1. A dielectric switching filter having a coupled switch, comprising:

each dielectric resonator (1) is provided with a dielectric body (2), the outer wall of each dielectric body (2) and the inner wall of each dielectric resonator (1) form a groove, the outer walls of the dielectric resonators (1) are connected through connecting parts (13), and the outer walls of the dielectric resonators (1) and the top surfaces of the dielectric resonators (1) are covered with first conducting layers;

the PCB (2) covers the dielectric resonator (1), a second conducting layer covers the lower surface of the PCB (2), a metal ground layer (22) is arranged on the upper surface of the PCB (2), a plurality of metalized through holes (21) are further arranged on the PCB (2), the second conducting layer is connected with the metal ground layer (22) through the metalized through holes (21), and etching holes are formed in the PCB (2);

the coupling structure is arranged on the PCB (2) and comprises metal strips (31) and metal probes, one end of each metal probe penetrates through one etching hole and extends into one groove, the other end of each metal probe is connected with one end of each metal strip (31), and the metal strips (31) are arranged on the PCB (2);

at least two diodes (4) arranged on the PCB (2), one end of each diode (4) is connected with the metal strip (31), and the other end of each diode (4) is connected with the metal ground layer (22); and

and the metal pad (5) is connected with a power supply, arranged on the PCB (2) and connected with the metal strip (31) through a bias resistor (6).

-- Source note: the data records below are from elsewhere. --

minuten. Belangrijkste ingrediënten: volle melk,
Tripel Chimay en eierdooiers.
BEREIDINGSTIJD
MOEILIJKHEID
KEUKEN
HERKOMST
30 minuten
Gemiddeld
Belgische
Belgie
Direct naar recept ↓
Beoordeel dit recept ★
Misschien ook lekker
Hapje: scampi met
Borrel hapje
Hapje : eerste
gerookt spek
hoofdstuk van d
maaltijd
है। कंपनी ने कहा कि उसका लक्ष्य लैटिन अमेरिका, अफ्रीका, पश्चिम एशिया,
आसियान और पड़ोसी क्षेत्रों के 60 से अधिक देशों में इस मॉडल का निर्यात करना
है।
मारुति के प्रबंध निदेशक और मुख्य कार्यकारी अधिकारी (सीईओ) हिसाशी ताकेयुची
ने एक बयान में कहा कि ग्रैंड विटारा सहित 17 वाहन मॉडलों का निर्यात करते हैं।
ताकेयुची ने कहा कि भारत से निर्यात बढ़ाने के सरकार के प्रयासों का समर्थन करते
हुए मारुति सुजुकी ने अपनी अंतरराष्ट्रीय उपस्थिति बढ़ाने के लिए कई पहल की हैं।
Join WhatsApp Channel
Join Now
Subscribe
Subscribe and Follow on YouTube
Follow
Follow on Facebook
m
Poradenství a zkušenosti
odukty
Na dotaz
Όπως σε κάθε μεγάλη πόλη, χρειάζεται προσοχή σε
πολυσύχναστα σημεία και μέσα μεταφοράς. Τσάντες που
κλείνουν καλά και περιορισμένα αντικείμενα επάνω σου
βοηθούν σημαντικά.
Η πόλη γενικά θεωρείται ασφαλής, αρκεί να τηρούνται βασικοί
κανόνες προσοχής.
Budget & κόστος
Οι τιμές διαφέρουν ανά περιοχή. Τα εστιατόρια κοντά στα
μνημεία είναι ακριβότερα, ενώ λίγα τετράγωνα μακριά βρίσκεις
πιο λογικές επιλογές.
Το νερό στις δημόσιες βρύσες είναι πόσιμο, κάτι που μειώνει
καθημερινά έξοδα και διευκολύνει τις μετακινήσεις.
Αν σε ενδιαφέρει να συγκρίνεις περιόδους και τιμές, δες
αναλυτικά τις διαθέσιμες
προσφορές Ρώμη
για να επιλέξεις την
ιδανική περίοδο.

2. A dielectric switching filter with a coupler switch according to claim 1, wherein a plurality of said dielectric resonators (1) are integrally formed, and a portion between a side wall of each of said dielectric resonators (1) and said dielectric body (2) is hollowed out to form said recess.

3. A dielectric switching filter with a coupled switch according to claim 1, characterized in that the dielectric switching filter comprises: the two dielectric resonators (1), the two metal probes, the metal strip (31), the two diodes (4) and the metal pad (5), the coupling structures, the diodes (4), the metal pad (5) and the bias resistor (6) are distributed in an axisymmetric manner, and the symmetry axis penetrates through the center of the metal strip (31) and is perpendicular to two long sides of the metal strip (31).

4. A dielectric switching filter with coupled switches according to claim 3, characterized in that p _ pin is the lateral distance from each of the diodes (4) to the center of the metal strip (31), p _ via is the lateral distance from the center of each of the metal probes to the center of the metal strip (31), the thickness of the PCB circuit board (2) is h, and the following relationships exist for p _ pin, p _ via and h:

5. the dielectric switch filter with the coupling switch according to claim 3, wherein the dielectric body (2) is a cylinder, the bottom end of the dielectric body (2) is disposed on the bottom wall of the dielectric resonator (1), and the axis of the dielectric body (2) is perpendicular to the bottom wall of the dielectric resonator (1).

6. A dielectric switching filter with coupled switches according to claim 3, wherein the etch holes comprise a first etch hole (231) and a second etch hole (232), the metal probes comprise a first metal probe (321) and a second metal probe (322), the recess comprises a first recess (121) and a second recess (122), one end of the first metal probe (321) protrudes through the first etch hole (231) into the first recess (121), the other end of the first metal probe (321) is connected to one end of the metal strip (31), one end of the second metal probe (322) protrudes through the second etch hole (232) into the second recess (122), and the other end of the second metal probe (322) is connected to the other end of the metal strip (31).

7. A dielectric switching filter with a coupler switch according to claim 1, characterized in that the dielectric resonators (1) are made of ceramic.